Each of the questions are tied to a Common Core standard. The problem for me was that these were first grade standards and I teach second grade. After checking out the second grade Common Core standards, I found lots of questions that students should be asking...for fiction and non-fiction. So I started by making an anchor chart titled, Questions We Should Ask When Reading Fiction. It is my intent to make one for non-fiction as well.
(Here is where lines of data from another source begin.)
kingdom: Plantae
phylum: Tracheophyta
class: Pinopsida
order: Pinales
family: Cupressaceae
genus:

I also only wanted to introduce the first two questions. I wanted to create the anchor chart with my students, model what this looked and sounded like before adding the next question to the chart. I believe that if students are apart of the making of the chart, then they will be more likely to reference the chart later on. However, I do NOT want to create this again next year, so I will be laminating this cart after this year. Next year though, I will cover up all the questions and reveal them as we learn them.
Here is what I did for the my lessons for the first two days of introducing this strategy. I did each lesson prior to my first rotation of Daily 5.
Day One: RL.2.1
I explained to my students that good readers ask themselves who, when, when, where, why, and how WHILE they are reading.
I read the book, The Wednesday Surprise by Eve Bunting
I would read a few pages, stop and do a think aloud, modeling how I ask myself a who, what, when, where, why, or how question. Then I would answer what I was thinking. I would continue reading then I would pause and have students share with a thinking buddy a who, what, when, where, why, or how question. The other partner would try and answer it.
Day Two: RL.2.6
I explained to my students that good readers pay close attention to who is telling the story.
I read the book, Almost to Freedom by Vaunda Micheaux Nelson
I read the first two pages, but paused before reading...being Lindy's doll baby was a right important job. I asked students to turn to their thinking buddy and share who they thought was telling the story and how they knew. After sharing with their buddy, I ask students to share with me their thoughts. Then I read the sentence...being Lindy's doll baby was a right important job. I asked students if their predictions were right.
I continued the book the same way as I had on with Wednesday Surprise, modeling who, what, when, where, why, and how questions and having students do the same with their thinking buddies.
This book was longer, so I stopped after reading the page where Lindy and Miz Rachel were getting up in the middle of the night. I told students I was going to level them in suspense.
I will continue to post the lessons that I teach to go with each question on my chart and the finished anchor chart. I promise in the posts to come I will touch on how this fits into CAFE, even sharing my literacy schedule to help it all make sense. :)
Please feel free to let me know what you think!